During his almost seven years as a political prisoner, he painted secretly on scraps of prison uniform with smuggled pigment, transforming scarcity into invention. After his release, he carried that ethic into works on recycled cardboard and into paintings
that embedded loaded words like ‘Prison’, ‘Trust’, and ‘Rohingya’. Across these shifts in medium, one thread remains constant: the conviction that language itself can bear the weight of history and resistance.
The word ‘အက္ခခရာ’ (Ek Kha Ya) means ‘alphabet’ in Burmese. It explores Myanmar script as both material and method, a visual system encoding memory, resistance, and identity. Each character becomes a political form shaped by Htein Lin’s
trajectory as a student activist, political prisoner, and witness to national transformation. While Htein Lin’s name, meaning ‘bright moon’, is more than a poetic coincidence. His art shines through the shadowed histories of imprisonment, protest, and personal cost with a clarity that refuses to dim.

If Rohingya asserts visibility through repetition, Red Tape (Kyo Ni) (2019), confronts constraint. Letters here stretch and coil into serpentine shapes that twist across the surface, each band of red, green, and orange carrying the form of script. At once decorative and suffocating, these coils recall the bureaucracy of the colonial Burma that persisted under the Ne Win regime, red tape that once bound files now visualized as letters that strangle ambition and restrict movement. Yet even as they bind, the letters remain alive with motion. They writhe, lean, and press outward, as if language itself is refusing containment.

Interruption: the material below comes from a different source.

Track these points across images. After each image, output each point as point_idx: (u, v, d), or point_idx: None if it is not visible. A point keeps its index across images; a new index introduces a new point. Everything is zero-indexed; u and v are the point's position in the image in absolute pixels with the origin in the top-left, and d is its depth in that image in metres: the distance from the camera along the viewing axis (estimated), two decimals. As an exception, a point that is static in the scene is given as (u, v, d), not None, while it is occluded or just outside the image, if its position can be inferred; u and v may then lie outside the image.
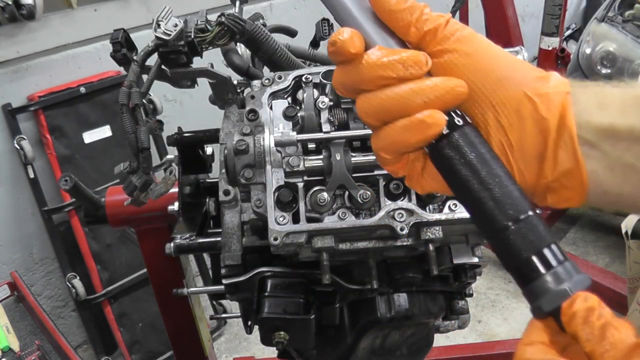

This conviction is palpable in Rohingya (2018), where looping Burmese characters crowd a recycled canvas made of newspaper, turning the very ground of the painting into an archive of words. The surface is already language before the brush touches it, and Htein Lin’s painted script collides with and overlays that printed text. The work confronts the state’s systematic erasure of the Rohingya people by insisting on the visibility of their name in Burmese language. At the same time, Htein Lin roots the work in cultural specificity.